What You Say Online Can Come Back to Haunt You
The internet has changed just about every aspect of life. People go online to work, shop, communicate, and socialize. Unfortunately, some people use the internet to intimidate or harass other people.
Everyone gets angry and says something they later regret. When you post an angry rant, threatening statements, or intimidating content online, however, your words are stored. Published online, they can be easily and quickly transmitted to other people.
Intimidation and harassment are two of the most common internet crimes. Social media and the popularity of smartphones has made it easier than ever for people to cross the line when it comes to internet communication.
Intimidation: Digital Threats
Depending on the severity of the crime, using an electronic device to communicate a threat to another person can be a misdemeanor or a felony under Indiana’s intimidation statute, which is codified in Section 35-45-2-1. The statute’s definition of “threat” is quite broad. For example, a person can intimidate another by threatening to harm their business reputation (by using false information), expose them to ridicule, or physically hurt them.
Harassment: An Intent to Harass, Annoy, or Alarm
Considering the ease and speed of digital communication, it’s easy to see how online harassment crimes have increased over the past several years. Before the internet, social media, and smartphones, harassing a person was much more difficult and usually involving repeated phone calls or letters.

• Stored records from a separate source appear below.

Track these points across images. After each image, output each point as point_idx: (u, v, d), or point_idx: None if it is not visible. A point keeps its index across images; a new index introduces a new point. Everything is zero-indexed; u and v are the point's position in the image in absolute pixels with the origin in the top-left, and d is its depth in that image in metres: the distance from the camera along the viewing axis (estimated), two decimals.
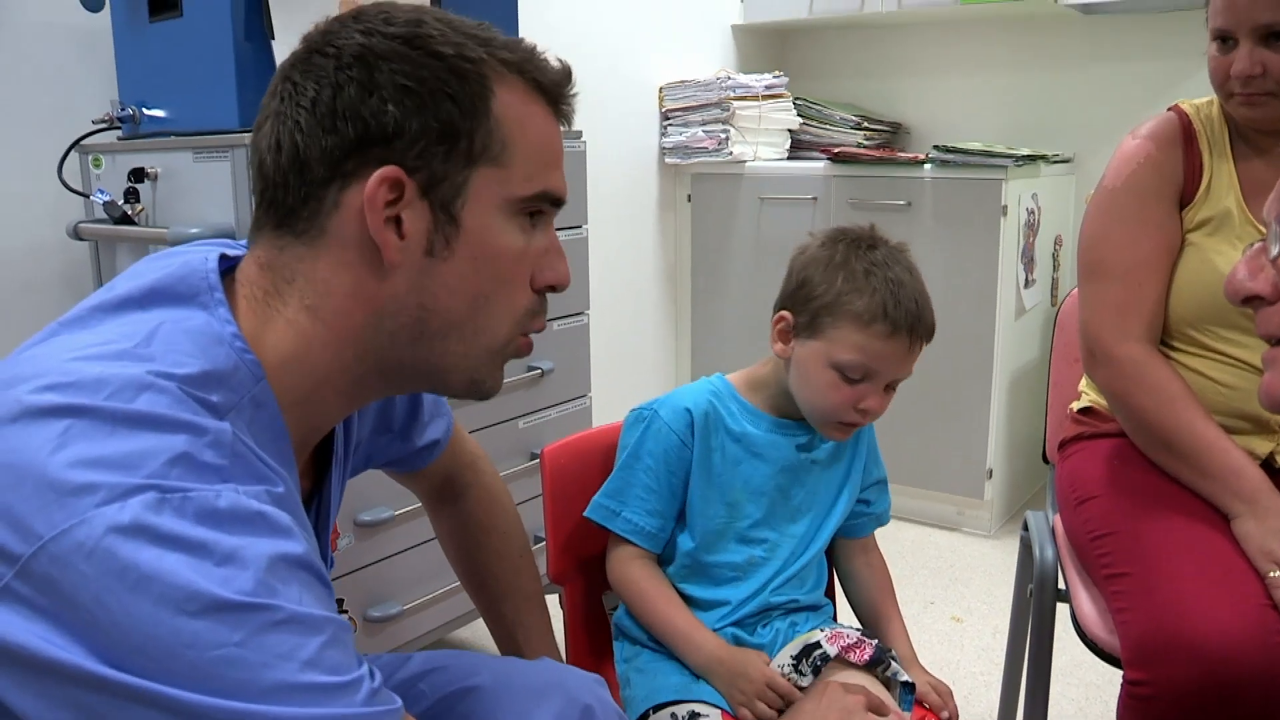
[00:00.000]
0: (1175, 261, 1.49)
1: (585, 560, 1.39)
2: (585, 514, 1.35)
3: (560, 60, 0.90)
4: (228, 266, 0.85)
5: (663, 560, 1.36)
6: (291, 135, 0.80)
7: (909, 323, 1.25)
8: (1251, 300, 0.92)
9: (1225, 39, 1.42)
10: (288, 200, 0.81)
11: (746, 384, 1.37)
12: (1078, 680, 2.22)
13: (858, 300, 1.24)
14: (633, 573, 1.33)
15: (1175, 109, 1.55)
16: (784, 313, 1.31)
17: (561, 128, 0.90)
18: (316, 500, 0.98)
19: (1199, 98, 1.56)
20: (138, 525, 0.63)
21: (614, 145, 3.22)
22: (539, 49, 0.88)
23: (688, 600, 1.33)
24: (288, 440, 0.81)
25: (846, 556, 1.46)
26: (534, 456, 2.12)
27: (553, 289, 0.89)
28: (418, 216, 0.80)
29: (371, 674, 0.72)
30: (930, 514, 3.14)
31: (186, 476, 0.67)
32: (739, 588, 1.32)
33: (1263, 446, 1.44)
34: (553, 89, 0.87)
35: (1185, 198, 1.50)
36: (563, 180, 0.88)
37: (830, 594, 1.48)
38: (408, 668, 1.11)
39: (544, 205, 0.87)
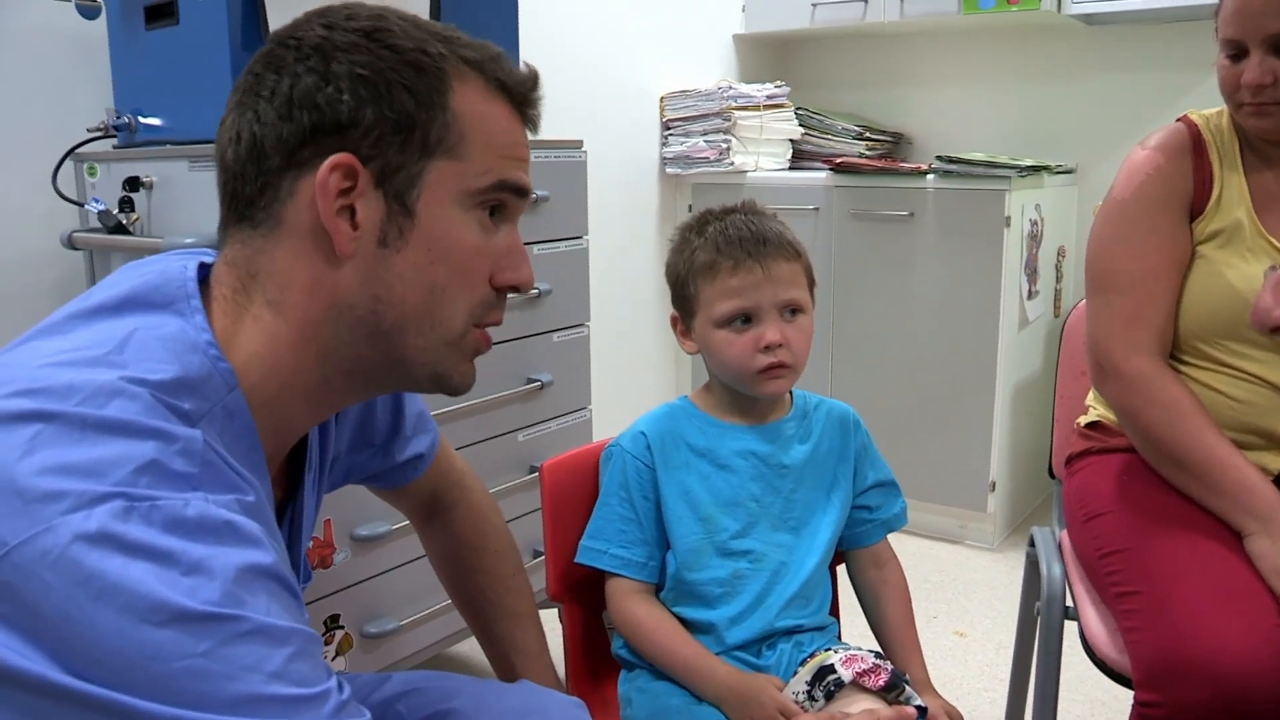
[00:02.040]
0: (1185, 274, 1.47)
1: (585, 577, 1.36)
2: (576, 559, 1.34)
3: (528, 65, 0.90)
4: (205, 274, 0.84)
5: (658, 588, 1.34)
6: (250, 126, 0.81)
7: (749, 247, 1.26)
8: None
9: (1236, 48, 1.41)
10: (246, 190, 0.81)
11: (704, 399, 1.37)
12: (1083, 696, 2.19)
13: (700, 257, 1.29)
14: (631, 610, 1.31)
15: (1184, 119, 1.53)
16: (672, 314, 1.35)
17: (529, 133, 0.90)
18: (290, 510, 0.97)
19: (1204, 109, 1.54)
20: (104, 533, 0.62)
21: (614, 155, 3.21)
22: (507, 55, 0.88)
23: (684, 624, 1.30)
24: (260, 449, 0.80)
25: (859, 569, 1.43)
26: (534, 470, 2.10)
27: (514, 290, 0.89)
28: (371, 206, 0.80)
29: (340, 686, 0.71)
30: (933, 527, 3.12)
31: (155, 484, 0.66)
32: (731, 604, 1.29)
33: (1274, 462, 1.42)
34: (516, 89, 0.87)
35: (1195, 209, 1.47)
36: (525, 175, 0.88)
37: (835, 611, 1.45)
38: (385, 689, 1.09)
39: (505, 196, 0.86)
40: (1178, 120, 1.54)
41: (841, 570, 1.47)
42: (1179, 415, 1.40)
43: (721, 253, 1.27)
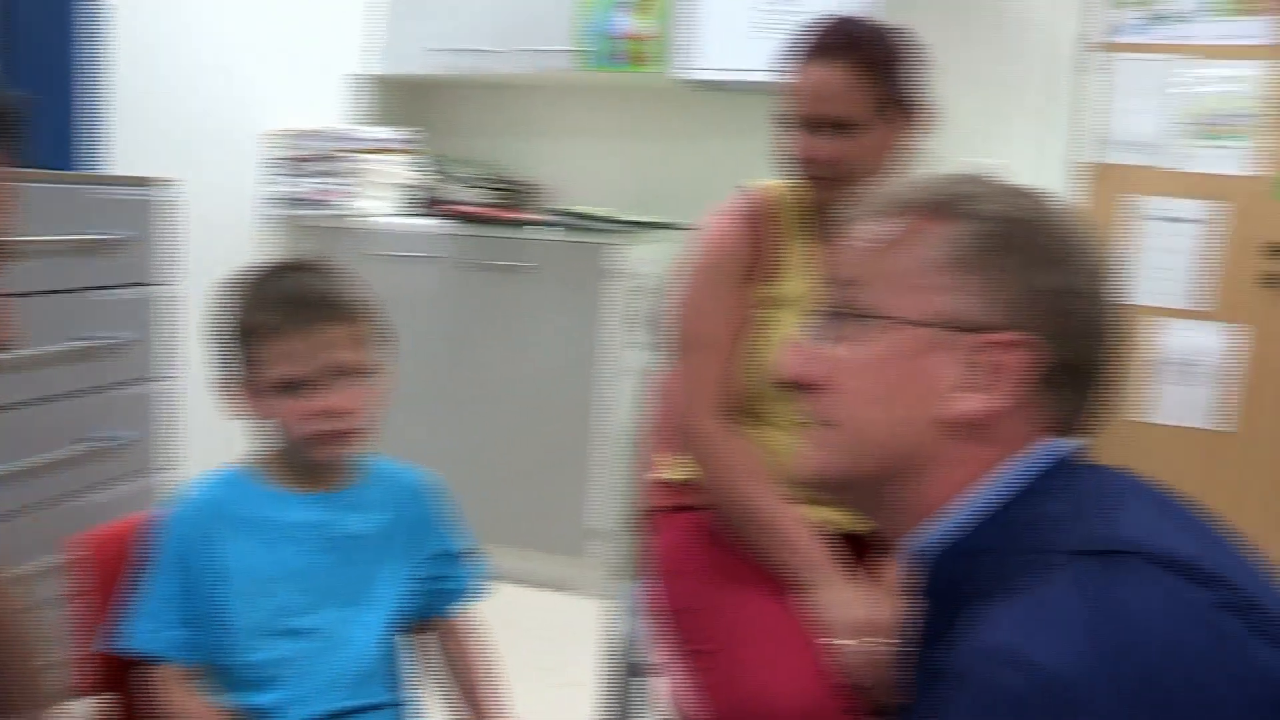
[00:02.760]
0: (752, 337, 1.53)
1: (129, 663, 1.22)
2: (111, 645, 1.20)
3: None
4: None
5: (207, 671, 1.22)
6: None
7: (297, 310, 1.18)
8: (796, 386, 0.92)
9: (798, 122, 1.48)
10: None
11: (264, 465, 1.28)
12: None
13: (248, 318, 1.19)
14: (178, 699, 1.19)
15: (755, 188, 1.61)
16: (221, 376, 1.25)
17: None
18: None
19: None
20: None
21: (216, 195, 2.99)
22: None
23: (236, 712, 1.20)
24: None
25: (436, 642, 1.38)
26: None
27: None
28: None
29: None
30: (540, 575, 3.12)
31: None
32: (287, 687, 1.20)
33: (837, 515, 1.50)
34: None
35: (761, 275, 1.54)
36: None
37: (413, 686, 1.38)
38: None
39: None
40: (749, 188, 1.61)
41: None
42: (744, 475, 1.46)
43: (273, 314, 1.18)
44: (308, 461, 1.24)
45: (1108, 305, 0.86)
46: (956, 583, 0.83)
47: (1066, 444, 0.85)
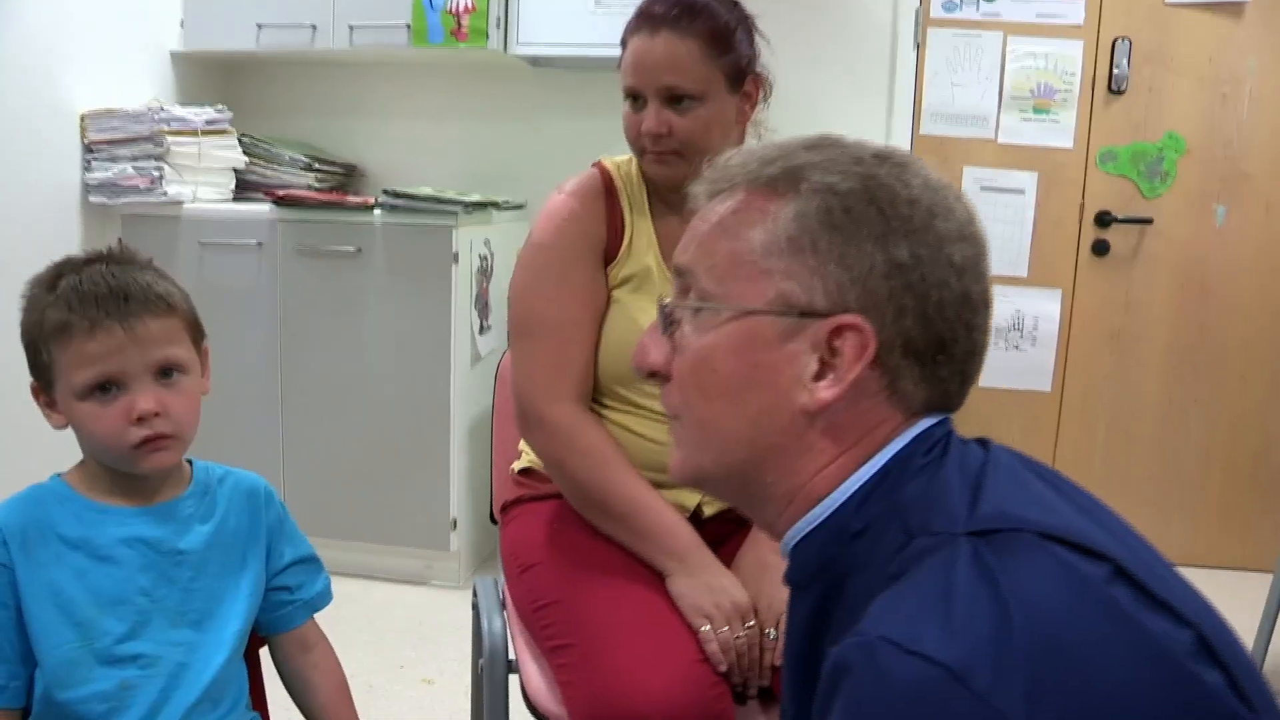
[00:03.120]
0: (603, 319, 1.49)
1: None
2: None
3: None
4: None
5: (24, 713, 1.11)
6: None
7: (106, 305, 1.09)
8: (654, 375, 0.88)
9: (636, 98, 1.44)
10: None
11: (81, 478, 1.17)
12: None
13: (51, 317, 1.09)
14: None
15: (598, 166, 1.56)
16: (32, 383, 1.14)
17: None
18: None
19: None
20: None
21: (25, 181, 2.77)
22: None
23: None
24: None
25: (284, 656, 1.29)
26: None
27: None
28: None
29: None
30: (398, 570, 3.02)
31: None
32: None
33: (691, 499, 1.47)
34: None
35: (609, 255, 1.50)
36: None
37: (261, 705, 1.30)
38: None
39: None
40: (592, 166, 1.57)
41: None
42: (600, 461, 1.41)
43: (75, 312, 1.08)
44: (130, 476, 1.14)
45: (963, 274, 0.80)
46: (828, 570, 0.81)
47: (932, 422, 0.82)
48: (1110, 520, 0.79)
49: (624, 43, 1.47)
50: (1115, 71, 3.19)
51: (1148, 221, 3.24)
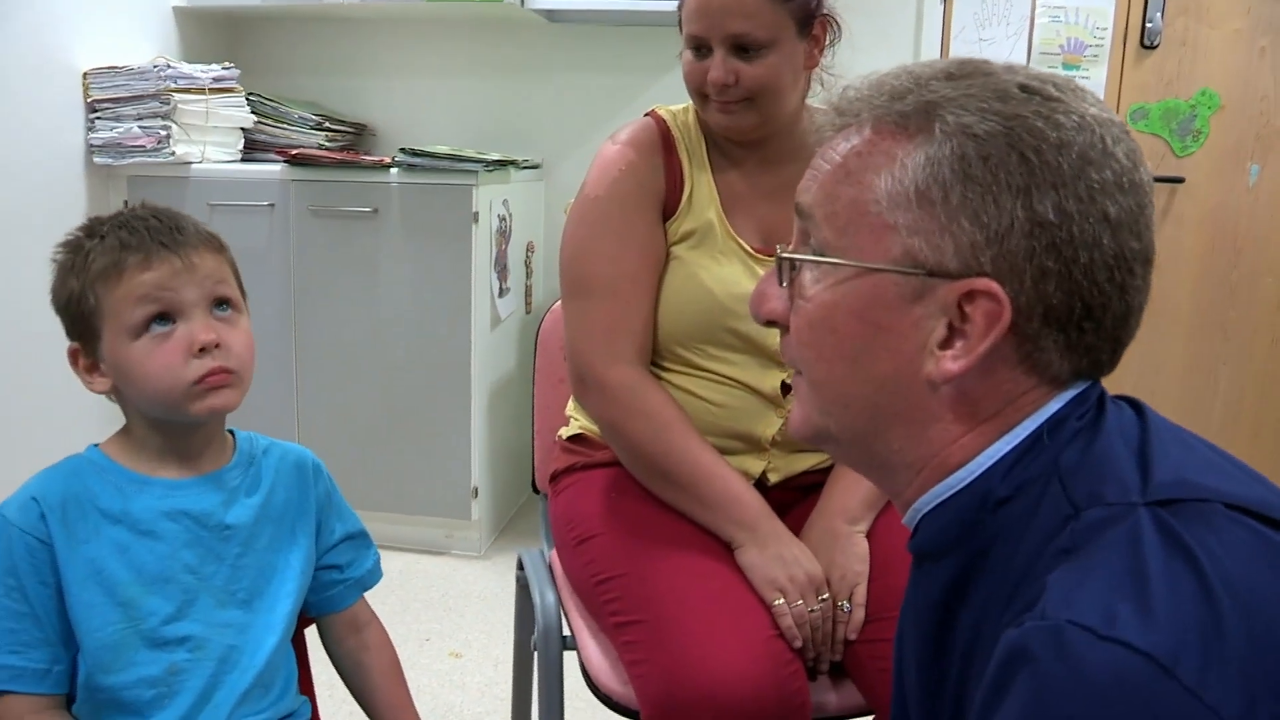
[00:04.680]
0: (661, 276, 1.41)
1: None
2: None
3: None
4: None
5: (69, 699, 1.04)
6: None
7: (162, 237, 1.03)
8: (772, 324, 0.81)
9: (700, 46, 1.36)
10: None
11: (121, 448, 1.09)
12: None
13: (99, 262, 1.03)
14: None
15: (653, 115, 1.47)
16: (72, 347, 1.07)
17: None
18: None
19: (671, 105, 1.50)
20: None
21: (26, 141, 2.65)
22: None
23: None
24: None
25: (335, 638, 1.23)
26: None
27: None
28: None
29: None
30: (418, 539, 2.95)
31: None
32: (168, 709, 1.03)
33: (755, 466, 1.40)
34: None
35: (668, 209, 1.42)
36: None
37: (308, 689, 1.23)
38: None
39: None
40: (646, 115, 1.48)
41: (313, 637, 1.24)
42: (663, 426, 1.34)
43: (127, 249, 1.02)
44: (175, 437, 1.07)
45: (1119, 230, 0.71)
46: (968, 539, 0.74)
47: (1082, 388, 0.74)
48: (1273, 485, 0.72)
49: None
50: (1148, 25, 3.10)
51: (1179, 181, 3.16)
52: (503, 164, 2.91)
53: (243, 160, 3.10)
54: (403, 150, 2.78)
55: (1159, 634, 0.56)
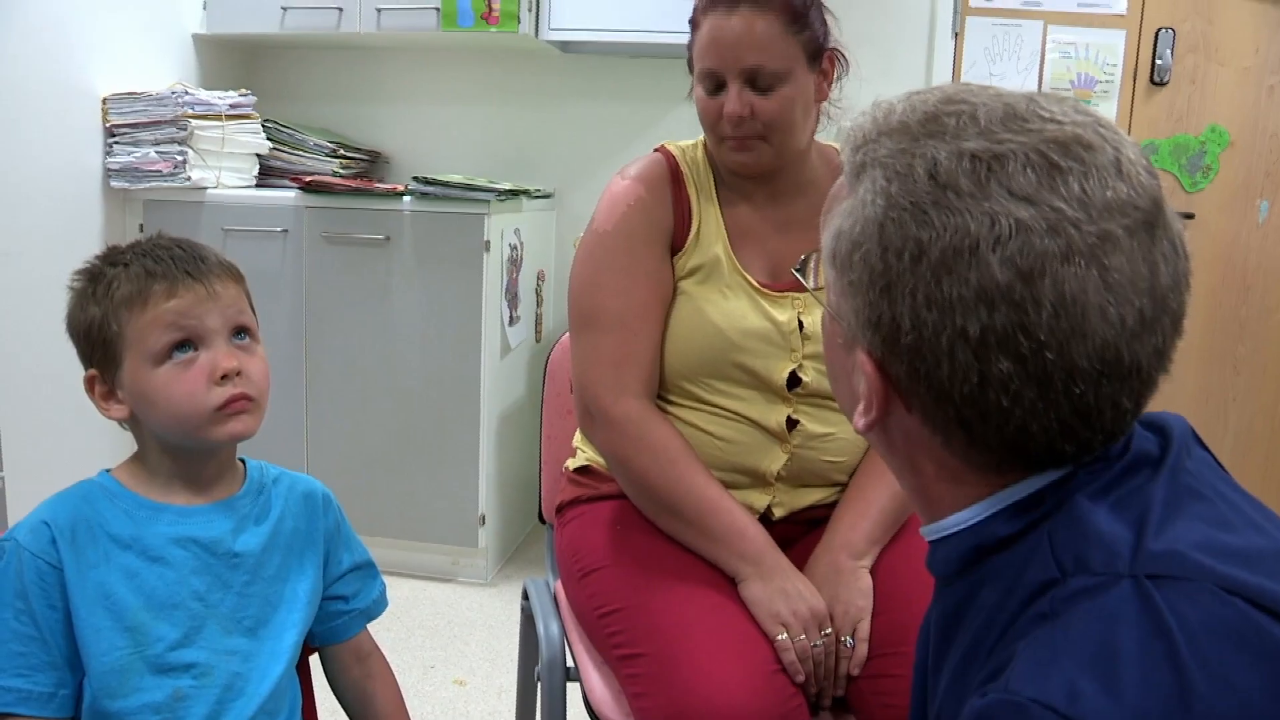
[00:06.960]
0: (669, 311, 1.42)
1: None
2: None
3: None
4: None
5: None
6: None
7: (187, 266, 1.06)
8: None
9: (713, 80, 1.37)
10: None
11: (133, 473, 1.10)
12: None
13: (122, 289, 1.04)
14: None
15: (662, 150, 1.49)
16: (89, 374, 1.08)
17: None
18: None
19: (678, 139, 1.51)
20: None
21: (45, 164, 2.69)
22: None
23: None
24: None
25: (339, 668, 1.23)
26: None
27: None
28: None
29: None
30: (424, 566, 2.96)
31: None
32: None
33: (760, 500, 1.41)
34: None
35: (676, 244, 1.43)
36: None
37: (312, 718, 1.23)
38: None
39: None
40: (655, 150, 1.50)
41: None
42: (669, 460, 1.34)
43: (152, 276, 1.04)
44: (189, 464, 1.08)
45: (981, 348, 0.64)
46: (965, 574, 0.74)
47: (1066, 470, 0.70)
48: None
49: (694, 23, 1.39)
50: (1158, 62, 3.12)
51: (1188, 216, 3.17)
52: (515, 193, 2.94)
53: (258, 186, 3.13)
54: (416, 178, 2.81)
55: (1122, 715, 0.56)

Today, the digitization of communication means a disgruntled customer, ex-spouse, or other person can use social media, text, or other means to harass, annoy, or alarm another person. Indiana Code Section 35-45-2-2 prohibits people from harassing, annoying, or alarming others through the use of “illegitimate communication.”
Illegitimate communication can include telephone calls (with or without conversation), written communication, and the transmission of obscene messages or indecent or profane words.